Learning without realizing it
3D printers create STEM lessons naturally, says Michael Roland, technology instructor at the Public Schools of Calumet-Laurium-Keweenaw on Michigan’s Upper Peninsula. The printer must be told what to create, and that is done by plotting lines on a graph. “You can’t do 3D printing without talking about the x- and y-axes” he says.
Roland’s classes use the printers for engineering lessons, such as bridge-building competitions in which students learn from each mistake as they re-plot their structures.
He also lets students design their own products, because when a student hatches an idea, they will go to great lengths—and through lots of calculations—to see it completed, he says. And suddenly, math isn’t some abstract concept that students think they will never use in real life.
With 3D printing, students learn—and prepare for future careers—without even realizing it. One student, for example, made an innovative pencil holder, but never thought to measure the pencil beforehand and it didn’t fit, Nesmith says.
“When you look at something on a computer, you can’t see what it is going to look like in the real world” he says. “3D printers allow you to touch and feel it and see the prototype of what you created with science, math and engineering.”
STEM educator Amy Farkas has turned to 3D printers to teach neuroscience to her seventh-graders at Seitz Middle School in Riverview Community School District near Detroit.
Students attach electrodes to their arms to control “grabbing claws” that use cloths to pick up items. Students print out cloths with different circumferences and textures to see what grabs best. Students have to determine which variables need to change to improve their cloth’s grab-ability.
Students have also experimented with other everyday items that can be created for very little cost, says Farkas, who self-funds her printers by applying for grants, seeking out coupons and participating in contests. For instance, students have made security wedges to block doors and holders for mobile keyboards.
“My students find something every day to improve on or to replace what is missing” she says. “This allows them to re-engineer and make things better.”
Liberal arts canoes
The technology of 3D printing even benefits the youngest learners. Jim Betz, media specialist at the K2 Banks County Primary School in Georgia, says his students create drawings that can be printed in three dimensions.
For example, when students studied different versions of “The Gingerbread Man” some of their drawings of the main character were made into cookie cutters.
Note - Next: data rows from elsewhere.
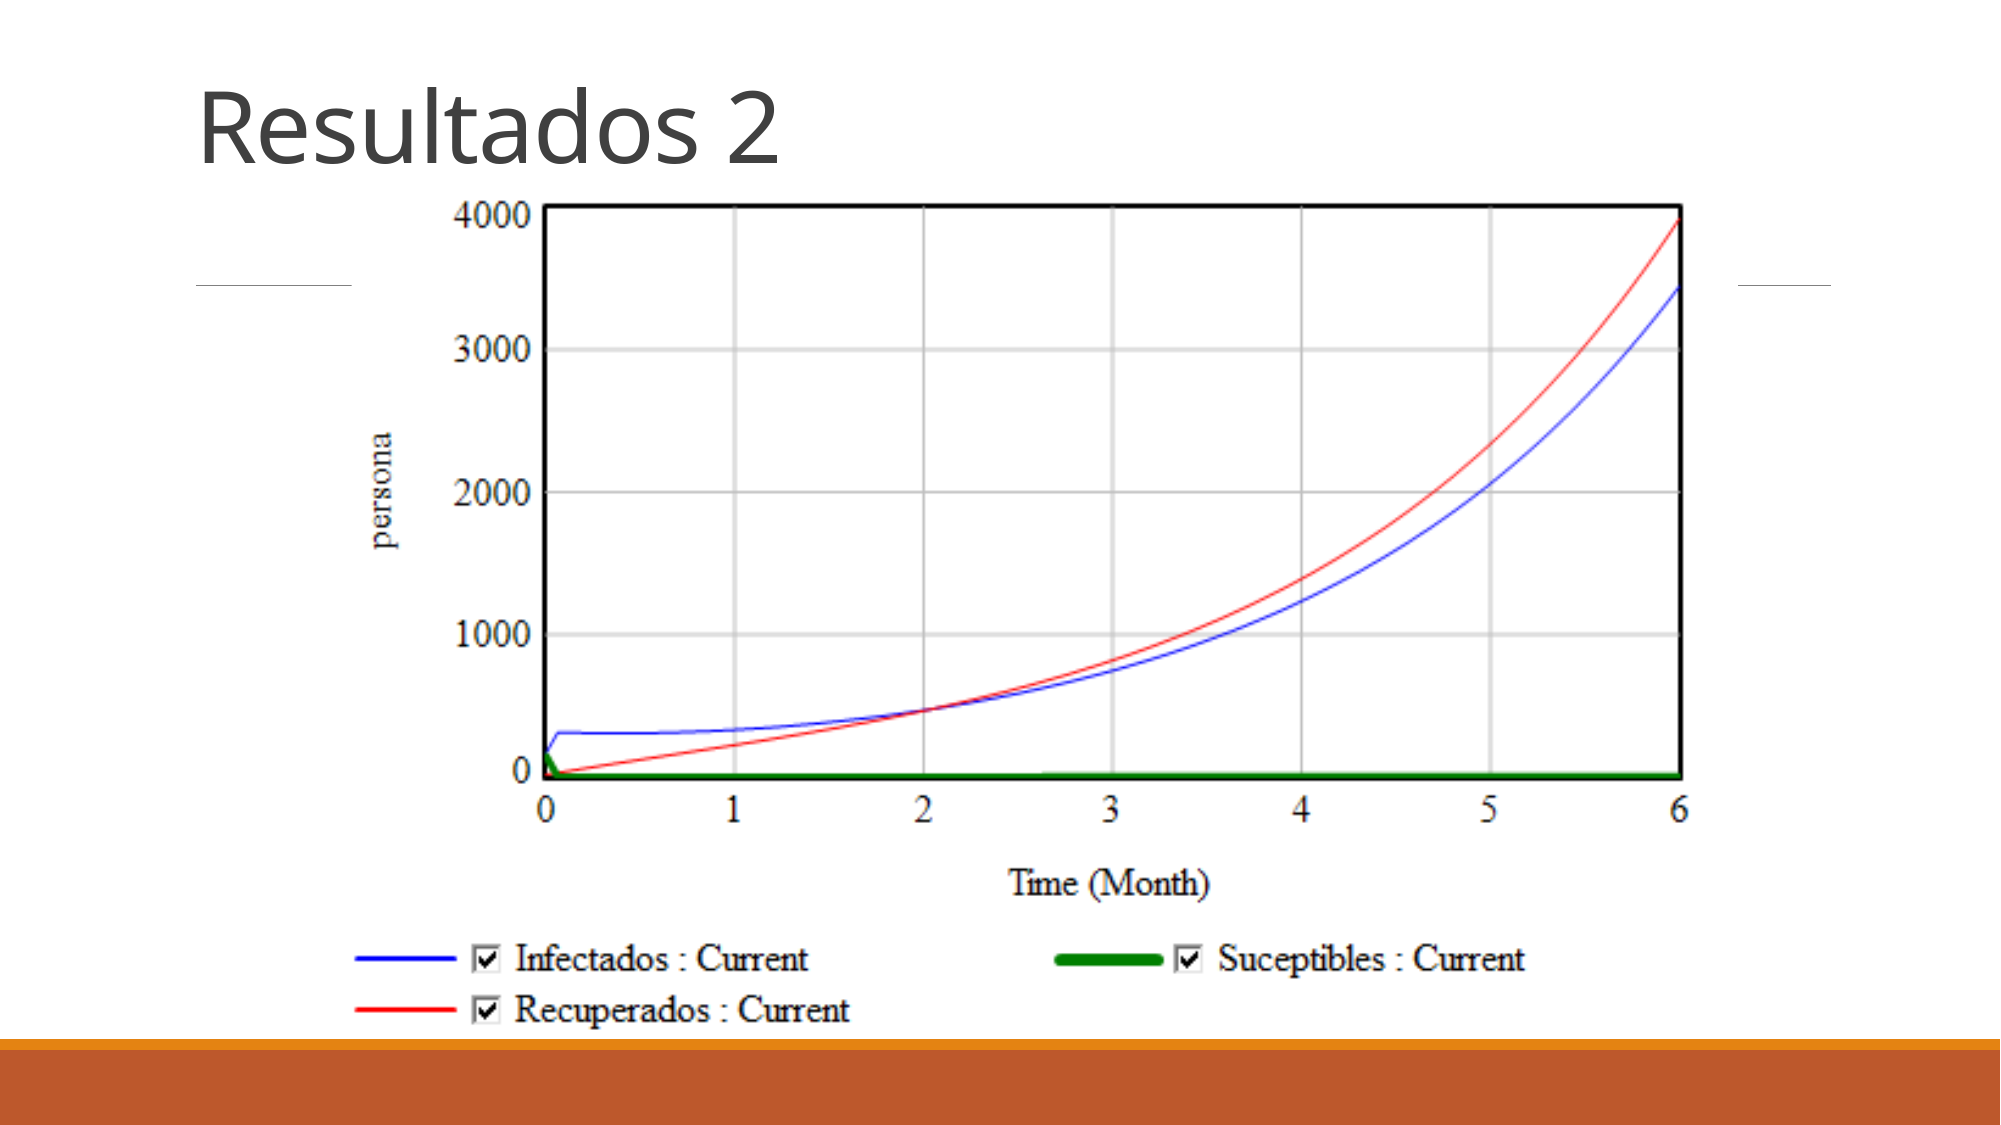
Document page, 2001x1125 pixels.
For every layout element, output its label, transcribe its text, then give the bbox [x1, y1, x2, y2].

picture [351, 191, 1739, 1039]
title Resultados 2 [180, 46, 1830, 192]
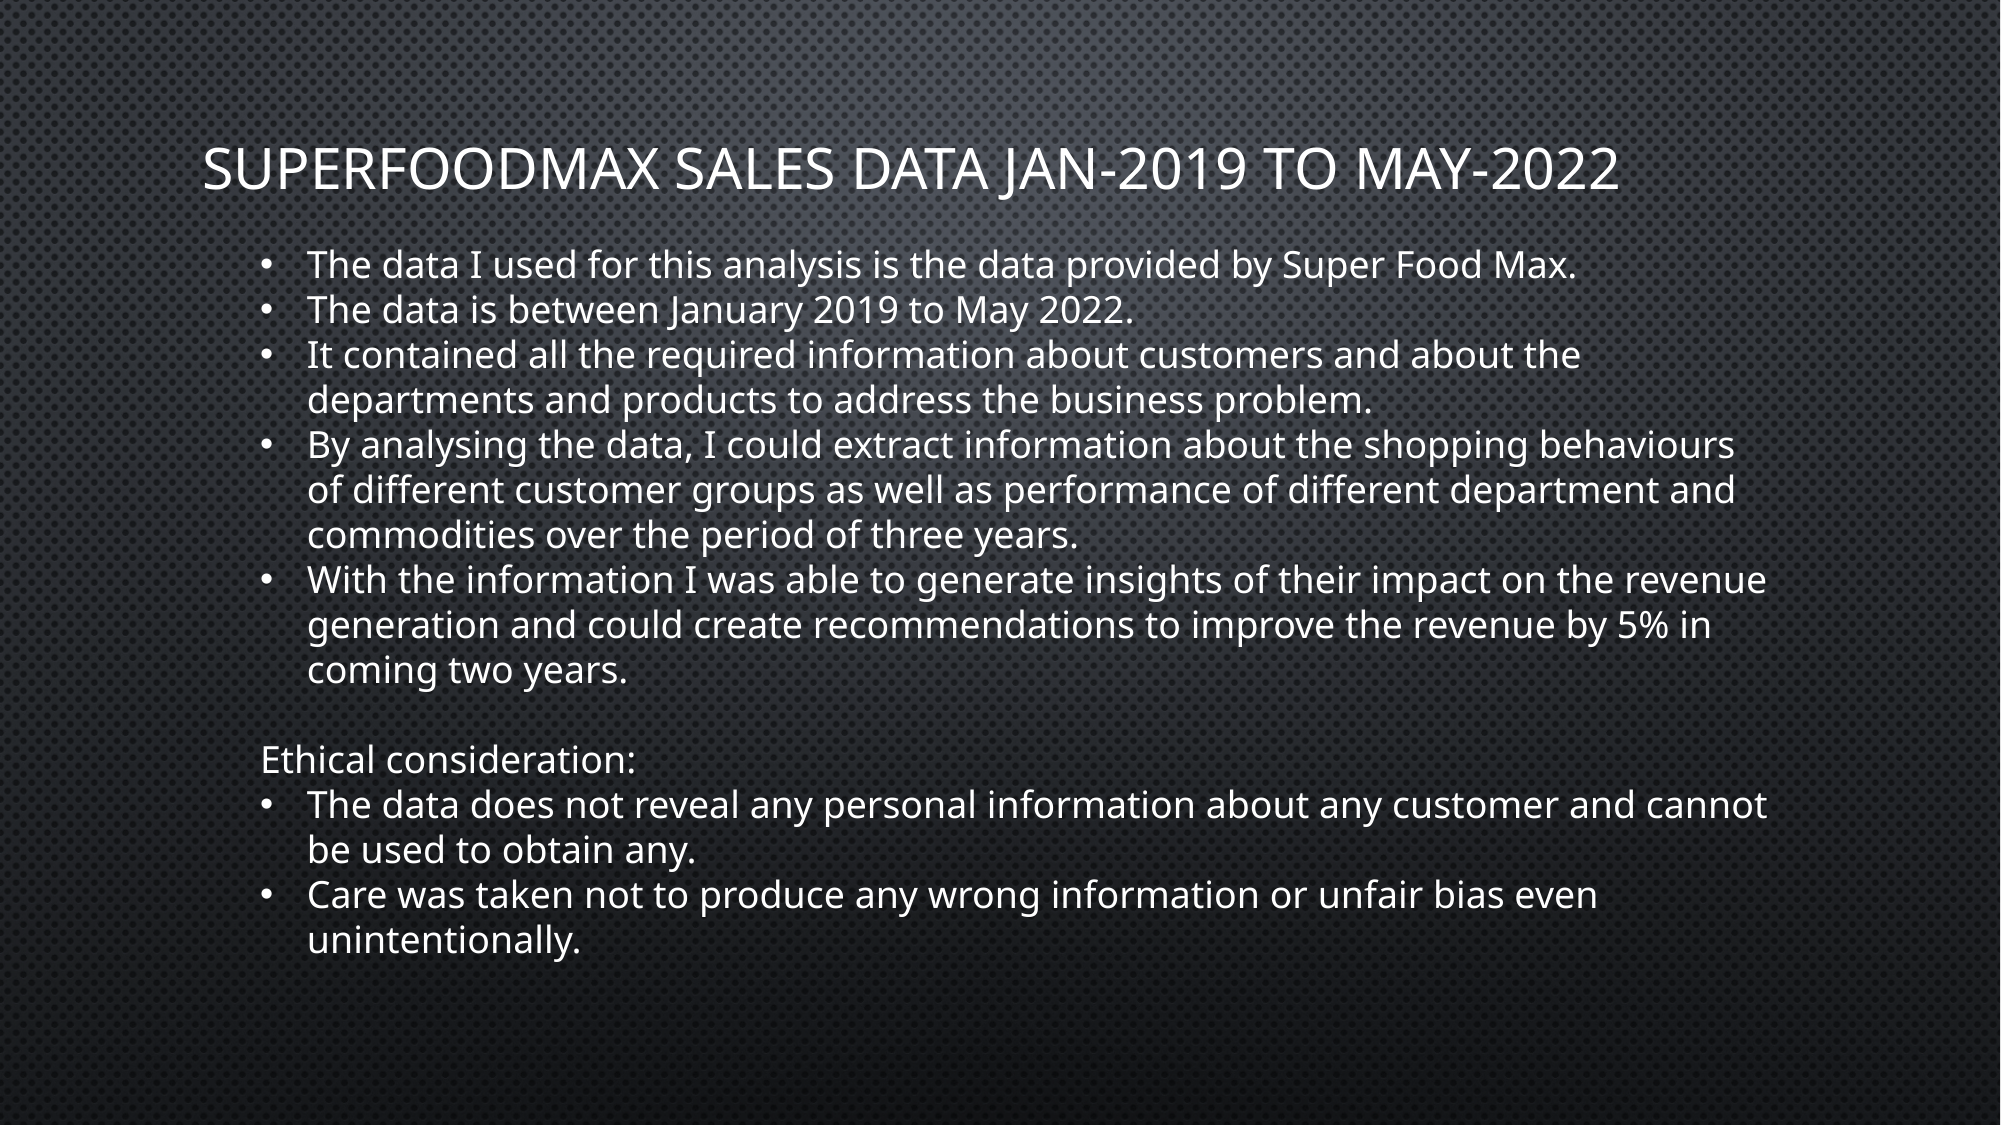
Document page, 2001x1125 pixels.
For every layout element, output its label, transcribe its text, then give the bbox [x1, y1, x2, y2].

text_box The data I used for this analysis is the data provided by Super Food Max. The data is between January 2019 to May 2022. It contained all the required information about customers and about the departments and products to address the business problem. By analysing the data, I could extract information about the shopping behaviours of different customer groups as well as performance of different department and commodities over the period of three years. With the information I was able to generate insights of their impact on the revenue generation and could create recommendations to improve the revenue by 5% in coming two years. Ethical consideration: The data does not reveal any personal information about any customer and cannot be used to obtain any. Care was taken not to produce any wrong information or unfair bias even unintentionally. [245, 233, 1793, 1014]
title SuperFoodMax sales data Jan-2019 to May-2022 [187, 99, 1813, 234]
At this age, the students don’t sit down at the computer to design products. Rather, they watch as items are designed and they become familiar with the process.
When students read the book Paddle-to-the-Sea by Holling C. Holling, Betz printed out several small canoes carrying Native American figures. The children wrote about where they wanted their canoe to end up before releasing the small boats into a river.
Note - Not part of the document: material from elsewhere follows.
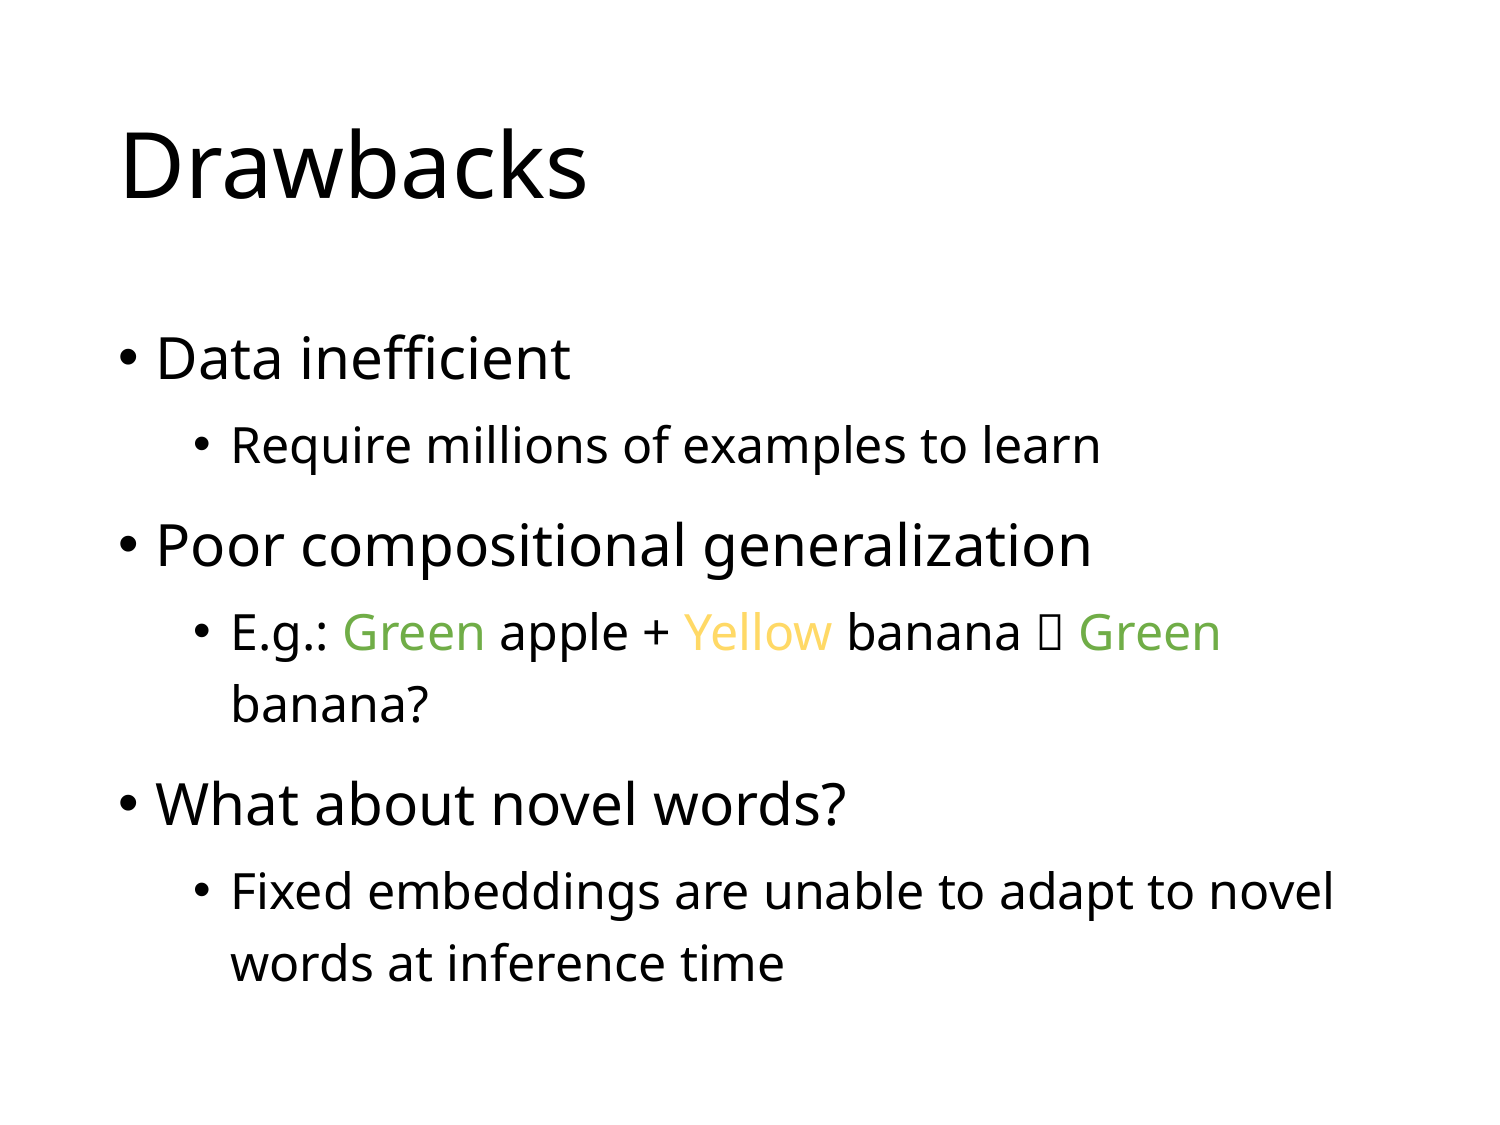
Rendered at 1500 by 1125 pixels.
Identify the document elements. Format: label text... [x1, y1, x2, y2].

title Drawbacks [103, 59, 1397, 278]
list Data inefficient Require millions of examples to learn Poor compositional generalization E.g.: Green apple + Yellow banana  Green banana? What about novel words? Fixed embeddings are unable to adapt to novel words at inference time [103, 299, 1397, 1014]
Each canoe had a QR code on it so that when it was found, its location could be logged onto the school’s web site.
In this case, the printers were more than STEM tools—they supplemented language arts, history and geography lessons. “The best thing we ever did was put the 3D printer in the library” Betz says. “We get 330 kids a day watching a layer or two of plastic get put down. I like exposing them to the concept and letting them realize the capabilities.”
Shawna De La Rosa is a freelance writer in California.